Secondly, the Saudis did not send security forces, but sent regular troops as part of the old and established treaty named the Peninsula Shield, which comprises all six GCC countries.
Thirdly, Saudi troops did not go to crackdown on the protesters, but to defend an ally in the face of a coup orchestrated by dissidents who made the issue of reform a cover for implementing their agenda. I personally heard them with my own ears in Lulu Square calling for the downfall of the regime, and the same was explicitly stated by one of their leaders, Hassan Mushaima.
Fourthly, and further to all of the above, the Saudi government is not engaged in repression. If it did, we would have seen a revolution of rage in the streets of Riyadh and Jeddah, as we have seen in other Arab cities. Once again, I am not defending Saudi Arabia, and there are a thousand ways to reform its security system, and to meet legitimate calls for reform (I have always maintained that the protesters in Bahrain have legitimate demands and objected only to the attempted coup d'état).
Personally, I prefer Western-style democracy over any other system. However, I am not talking here about my own preferences, but those of the Saudis. A majority of them is content with the current regime, and the opposition abroad is either opportunistic or one that seeks a hard-line religious regime.
Perhaps I would not have commented on William Dobson's piece, were it not for the fact that I read it against the background of an ongoing tumult, involving the arrest of the young Saudi woman Manal Sharif on ‘charges' of driving a car.
I don't see a Saudi woman driving here as a ‘charge', but as a right for her. There are many rights for Saudi women and Arab women that we want to see them enjoy. Personally, I find that the rights enjoyed by Arab women are incomplete, and I have maintained this position in my column whenever any pertinent topic was raised.

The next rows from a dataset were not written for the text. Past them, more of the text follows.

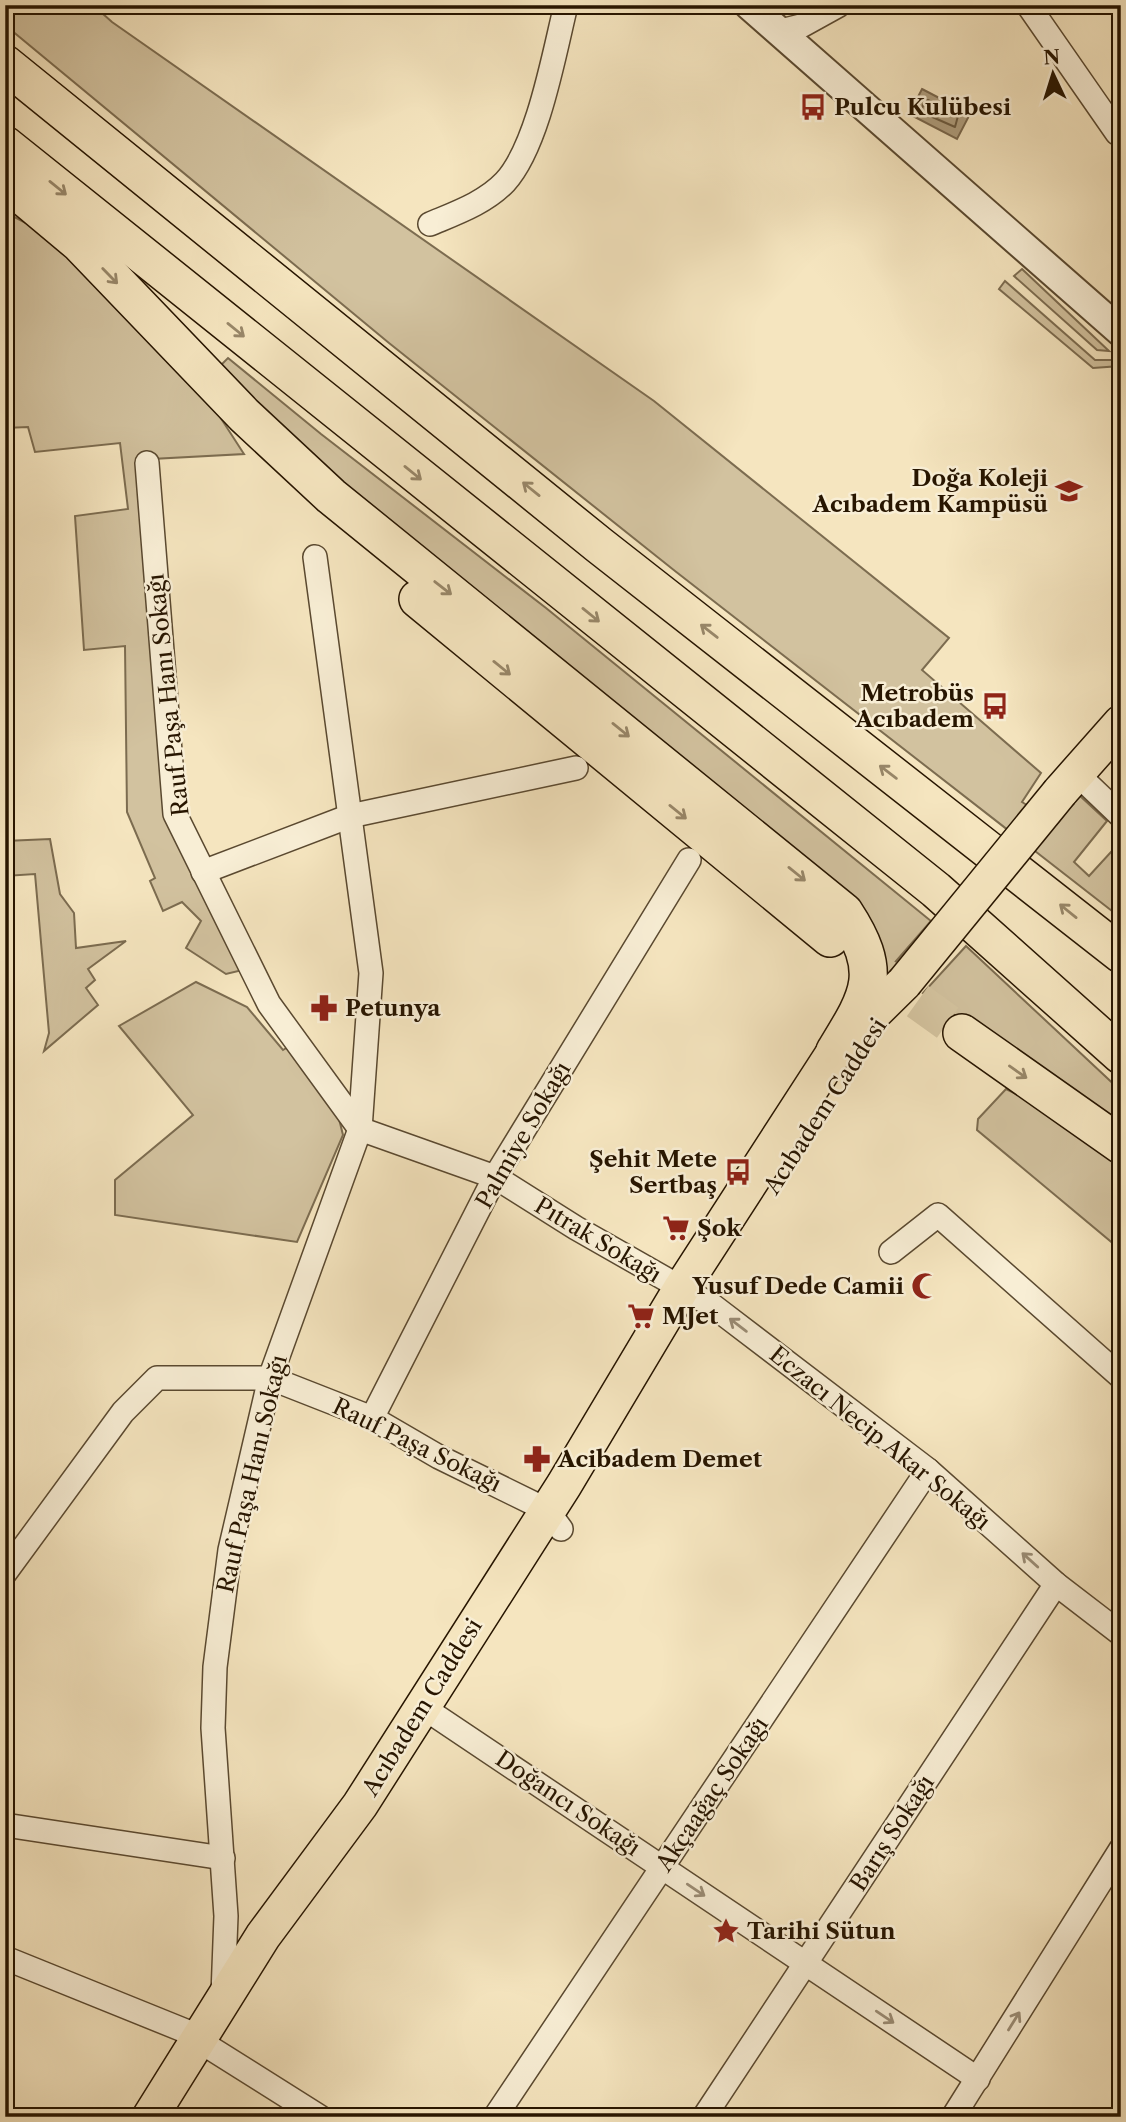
<svg xmlns="http://www.w3.org/2000/svg" width="1126" height="2122" viewBox="0 0 1126 2122" font-family="'Libre Caslon Text',serif">
	<style>
		.green { fill: #d2c29f; stroke: #7c6c50; stroke-width: 2 }
		.water { fill: #af9e7e; stroke: #79674c; stroke-width: 2 }
		.lines { fill: none; stroke-linecap: round; stroke-linejoin: round }
		.shore { stroke: #6b5a3f; stroke-width: 2 }
		.trunk-tunnel { stroke: #d6c6a2; stroke-width: 37; stroke-dasharray: 37 18; stroke-linecap: butt }
		.minor-casing { stroke: #5a4930; stroke-width: 26 }
		.tertiary-casing { stroke: #5a4930; stroke-width: 32 }
		.primary-casing { stroke: #271500; stroke-width: 38 }
		.trunk-casing { stroke: #271500; stroke-width: 40 }
		.minor { stroke: #f8eed5; stroke-width: 23 }
		.tertiary { stroke: #f8eed5; stroke-width: 28 }
		.primary { stroke: #f5e5bf; stroke-width: 35 }
		.trunk { stroke: #f5e5bf; stroke-width: 37 }
		.primary-bridge-casing { stroke: #271500; stroke-width: 38; stroke-linecap: butt }
		.primary-bridge { stroke: #f5e5bf; stroke-width: 35 }
		.oneway { stroke: #988769 }
		.oneway2 { stroke: #9a8c75 }
		.labels { text-anchor: middle; stroke-width: 5; stroke-linejoin: round; paint-order: stroke }
		.poi-label { font-size: 23px; font-weight: bold; fill: #271500; stroke: #f8eed5; text-anchor: start }
		.street-label { font-size: 23px; fill: #271500; stroke: #f8eed5 }
	</style>
	<rect width="100%" height="100%" fill="#f5e5bf"/>
	<filter id="stains"><feTurbulence type="fractalNoise" baseFrequency=".00286" numOctaves="4"/><feColorMatrix values="0 0 0 0 .2 0 0 0 0 .09 0 0 0 0 .02 0 0 0 .5 -.17"/></filter>
	<radialGradient id="worn" r=".72"><stop offset=".6" stop-color="#630" stop-opacity="0"/><stop offset="1" stop-color="#630" stop-opacity=".3"/></radialGradient>
	<g class="green">
		<path d="M5,5H93L112,22L654,401L949,638L922,670L1041,773L1022,802L1057,824L1079,795L1107,821L1074,862L1089,876L1121,841V918L675,571L389,343L5,25Z"/>
		<path d="M5,212L62,242L211,403L244,454L152,459L182,809L255,967L226,974L186,948L201,921L182,902L163,911L150,881L155,878L127,812L125,646L84,650L75,516L128,509L120,443L35,452L28,427L5,428Z"/>
		<path d="M1022,269L1109,351L1097,350L1014,276Z"/>
		<path d="M1005,281L1095,360H1117L1120,366L1093,368L999,289Z"/>
		<path d="M228,358L321,434L546,608L931,921L884,975L329,483L221,365Z"/>
		<path d="M50,839L60,894L74,913L76,948L126,941L88,969L95,980L86,988L98,1005L44,1051L49,1033L35,874L5,876V841Z"/>
		<path d="M966,946L1121,1091V1132L923,993Z"/>
		<path d="M196,982L247,1007L283,1050L291,1045L339,1119L343,1135L297,1242L115,1215V1180L193,1115L119,1026Z"/>
		<path d="M1006,1089L1035,1103L1121,1162V1250L977,1130L978,1119Z"/>
	</g>
	<path class="water" d="M922,89L970,114L957,139L909,114Z"/>
	<g class="lines">
		<path class="shore" d="M928,100L958,116L955,127L921,112L924,102Z"/>
		<path class="trunk-tunnel" d="M873,969L962,1033"/>
		<defs>
			<g id="minor">
				<path d="M1028,5L1117,133"/>
				<path d="M777,32L801,26L839,5"/>
				<path d="M430,224C456,213 485,203 505,182C538,146 554,54 566,5"/>
				<path d="M147,463L175,814L269,1004L360,1129"/>
				<path d="M1075,772L1121,816"/>
				<path d="M203,872L350,816L576,768"/>
				<path d="M360,1129L495,1177L576,1228L713,1306L928,1470L1056,1584L1121,1634"/>
				<path d="M891,1252L938,1215L1121,1377"/>
				<path d="M372,1418L495,1177L689,860"/>
				<path d="M5,1573L123,1412L157,1378H270L372,1418L439,1457L547,1510L561,1529"/>
				<path d="M436,1716L978,2079"/>
				<path d="M5,1825L223,1858"/>
				<path d="M5,1958L198,2036L212,2049L320,2117"/>
				<path d="M223,1994L226,1916L213,1728L215,1667L230,1550L270,1378L360,1129L371,973L315,557"/>
				<path d="M495,2117L928,1470"/>
				<path d="M704,2117L1056,1584"/>
				<path d="M953,2117L1121,1849"/>
			</g>
			<path id="tertiary" d="M749,5L1121,332"/>
			<g id="primary">
				<path d="M1060,792L1121,723"/>
				<path d="M150,2117L263,1936L360,1805L564,1485L681,1289L835,1051L904,983"/>
			</g>
			<g id="trunk">
				<path d="M5,64L599,545L1121,954"/>
				<path d="M5,145L936,890L1121,1055"/>
				<path d="M5,181L79,243L244,415L331,496L844,912C884,973 870,994 835,1051"/>
				<path d="M418,599L830,938"/>
				<path d="M962,1033L1121,1145"/>
			</g>
		</defs>
		<use href="#minor" class="minor-casing"/>
		<use href="#tertiary" class="tertiary-casing"/>
		<use href="#primary" class="primary-casing"/>
		<use href="#trunk" class="trunk-casing"/>
		<use href="#minor" class="minor"/>
		<use href="#tertiary" class="tertiary"/>
		<use href="#primary" class="primary"/>
		<use href="#trunk" class="trunk"/>
		<defs>
			<path id="primary-bridge" d="M904,983L1060,792"/>
		</defs>
		<use href="#primary-bridge" class="primary-bridge-casing"/>
		<use href="#primary-bridge" class="primary-bridge"/>
	</g>
	<defs><path id="oneway-shaft" d="M-6 0H5M1.5-3L5.5 0L1.5 3" fill="none" stroke-width="1.6" stroke-linecap="round" stroke-linejoin="round" transform="scale(1.75)"/></defs>
	<g class="oneway">
		<use href="#oneway-shaft" transform="translate(58 188) rotate(39)"/>
		<use href="#oneway-shaft" transform="translate(110 276) rotate(46)"/>
		<use href="#oneway-shaft" transform="translate(236 330) rotate(39)"/>
		<use href="#oneway-shaft" transform="translate(413 473) rotate(39)"/>
		<use href="#oneway-shaft" transform="translate(531 489) rotate(-141)"/>
		<use href="#oneway-shaft" transform="translate(443 588) rotate(38)"/>
		<use href="#oneway-shaft" transform="translate(591 615) rotate(39)"/>
		<use href="#oneway-shaft" transform="translate(709 631) rotate(-142)"/>
		<use href="#oneway-shaft" transform="translate(502 668) rotate(39)"/>
		<use href="#oneway-shaft" transform="translate(621 730) rotate(39)"/>
		<use href="#oneway-shaft" transform="translate(888 772) rotate(-143)"/>
		<use href="#oneway-shaft" transform="translate(678 812) rotate(39)"/>
		<use href="#oneway-shaft" transform="translate(797 874) rotate(39)"/>
		<use href="#oneway-shaft" transform="translate(1068 911) rotate(-141)"/>
		<use href="#oneway-shaft" transform="translate(1018 1072) rotate(35)"/>
	</g>
	<g class="oneway2">
		<use href="#oneway-shaft" transform="translate(738 1325) rotate(-143)"/>
		<use href="#oneway-shaft" transform="translate(1030 1560) rotate(-138)"/>
		<use href="#oneway-shaft" transform="translate(696 1890) rotate(34)"/>
		<use href="#oneway-shaft" transform="translate(885 2017) rotate(34)"/>
		<use href="#oneway-shaft" transform="translate(1014 2021) rotate(-58)"/>
	</g>
	<defs>
		<symbol id="bus-bare" viewBox="-9 -9 18 18"><path d="M-5-6H5V4H4V6H2V4H-2V6H-4V4H-5ZM-3.5-4V0h7V-4ZM-3.5 1.2v1.5H-2V1.2ZM2 1.2v1.5H3.5V1.2Z" fill="#8f2418" stroke="#f8eed5" stroke-width="2.5" paint-order="stroke"/></symbol>
		<symbol id="school-bare" viewBox="-9 -9 18 18"><path d="M0-5L7-2L0 1L-7-2ZM-4 1L0 2.5L4 1V4Q0 6-4 4Z" fill="#8f2418" stroke="#f8eed5" stroke-width="2.5" paint-order="stroke"/></symbol>
		<symbol id="pharmacy-bare" viewBox="-9 -9 18 18"><path d="M-2-6h4v4h4v4h-4v4h-4v-4h-4v-4h4Z" fill="#8f2418" stroke="#f8eed5" stroke-width="2.5" paint-order="stroke"/></symbol>
		<symbol id="supermarket-bare" viewBox="-9 -9 18 18"><path d="M-6-5.5h2.5l.6 2H6L4.5 2H-2.5L-4.4-4H-6ZM-1.5 3.2a1.3 1.3 0 1 0 .1 0ZM3 3.2a1.3 1.3 0 1 0 .1 0Z" fill="#8f2418" stroke="#f8eed5" stroke-width="2.5" paint-order="stroke"/></symbol>
		<symbol id="mosque-bare" viewBox="-9 -9 18 18"><path d="M3.5-4.9A6 6 0 1 0 3.5 4.9A5 5 0 1 1 3.5-4.9Z" fill="#8f2418" stroke="#f8eed5" stroke-width="2.5" paint-order="stroke"/></symbol>
		<symbol id="sight-bare" viewBox="-9 -9 18 18"><path d="M0-6L1.8-2.2L6-1.7L2.9 1.2L3.7 5.4L0 3.3L-3.7 5.4L-2.9 1.2L-6-1.7L-1.8-2.2Z" fill="#8f2418" stroke="#f8eed5" stroke-width="2.5" paint-order="stroke"/></symbol>
	</defs>
	<g fill-rule="evenodd">
		<use href="#bus-bare" x="794" y="88" width="38" height="38"/>
		<use href="#school-bare" x="1050" y="472" width="38" height="38"/>
		<use href="#bus-bare" x="976" y="687" width="38" height="38"/>
		<use href="#pharmacy-bare" x="305" y="989" width="38" height="38"/>
		<use href="#bus-bare" x="719" y="1153" width="38" height="38"/>
		<use href="#supermarket-bare" x="657" y="1209" width="38" height="38"/>
		<use href="#mosque-bare" x="906" y="1267" width="38" height="38"/>
		<use href="#supermarket-bare" x="622" y="1297" width="38" height="38"/>
		<use href="#pharmacy-bare" x="518" y="1440" width="38" height="38"/>
		<use href="#sight-bare" x="707" y="1912" width="38" height="38"/>
	</g>
	<g class="labels">
		<g class="poi-label">
			<text x="834" y="115">Pulcu Kulübesi</text>
			<text x="1048" y="486" text-anchor="end">Doğa Koleji<tspan x="1048" dy="26">Acıbadem Kampüsü</tspan></text>
			<text x="974" y="701" text-anchor="end">Metrobüs<tspan x="974" dy="26">Acıbadem</tspan></text>
			<text x="345" y="1016">Petunya</text>
			<text x="717" y="1167" text-anchor="end">Şehit Mete<tspan x="717" dy="26">Sertbaş</tspan></text>
			<text x="697" y="1236">Şok</text>
			<text x="904" y="1294" text-anchor="end">Yusuf Dede Camii</text>
			<text x="662" y="1324">MJet</text>
			<text x="558" y="1467">Acibadem Demet</text>
			<text x="747" y="1939">Tarihi Sütun</text>
		</g>
		<g class="street-label">
			<text transform="translate(168 695) rotate(-96)" y="8">Rauf Paşa Hanı Sokağı</text>
			<text transform="translate(825 1106) rotate(-57)" y="8">Acıbadem Caddesi</text>
			<text transform="translate(523 1135) rotate(-60)" y="8">Palmiye Sokağı</text>
			<text transform="translate(598 1240) rotate(31)" y="8">Pıtrak Sokağı</text>
			<text transform="translate(880 1438) rotate(39)" y="8">Eczacı Necip Akar Sokağı</text>
			<text transform="translate(417 1445) rotate(26)" y="8">Rauf Paşa Sokağı</text>
			<text transform="translate(252 1474) rotate(-77)" y="8">Rauf Paşa Hanı Sokağı</text>
			<text transform="translate(422 1707) rotate(-58)" y="8">Acıbadem Caddesi</text>
			<text transform="translate(712 1794) rotate(-56)" y="8">Akçaağaç Sokağı</text>
			<text transform="translate(568 1803) rotate(34)" y="8">Doğancı Sokağı</text>
			<text transform="translate(892 1833) rotate(-57)" y="8">Barış Sokağı</text>
		</g>
	</g>
	<rect width="1126" height="2122" fill="none" stroke="#f5e5bf" stroke-width="28"/>
	<rect x="7" y="7" width="1112" height="2108" fill="none" stroke="#271500" stroke-width="3.5"/>
	<rect x="14" y="14" width="1098" height="2094" fill="none" stroke="#271500" stroke-width="2"/>
	<g transform="translate(1053 74) rotate(356)" stroke="#f8eed5" stroke-width="5" paint-order="stroke">
	<path d="M0-5L12 26L0 18L-12 26Z" fill="#271500"/>
	<text y="-10" font-size="19" font-weight="bold" text-anchor="middle" fill="#271500">N</text>
	</g>
	<rect width="100%" height="100%" filter="url(#stains)"/>
	<rect width="100%" height="100%" fill="url(#worn)"/>
</svg>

Since I read while others oppress women, or attempt to, I believe that there is news and many news on Saudi Arabia each day. And instead of taking interest in what is most important, we find some caring for no other issue than women driving cars. If these people would visit me in my office, I would show them the issues that they must endorse to defend their countries, in the face of false information and deliberate lies.
As I write, I am looking at a cartoon with the same bottom line as Dobson's article, published by the Christian Science Monitor, a moderate newspaper. The cartoon shows Obama giving a speech and saying: We support the people of Libya, Syria, Tunisia, Egypt, Bahrain & Yemen, as they rebel against their oppressive rulers. But along with the president, there is a huge elephant in the room wearing a sign that says: Saudi Arabia, the huge oil producing elephant in the room, standing above a screaming man.
They do not want to believe that the Saudi King is very popular, and that the absence of protests of any size is proof that there are limited demands. Moreover, the Saudi government is probably more liberal than its conservative people, and often enacts reforms that are opposed by many. It is not then a matter of a people demanding reforms that the government rejects.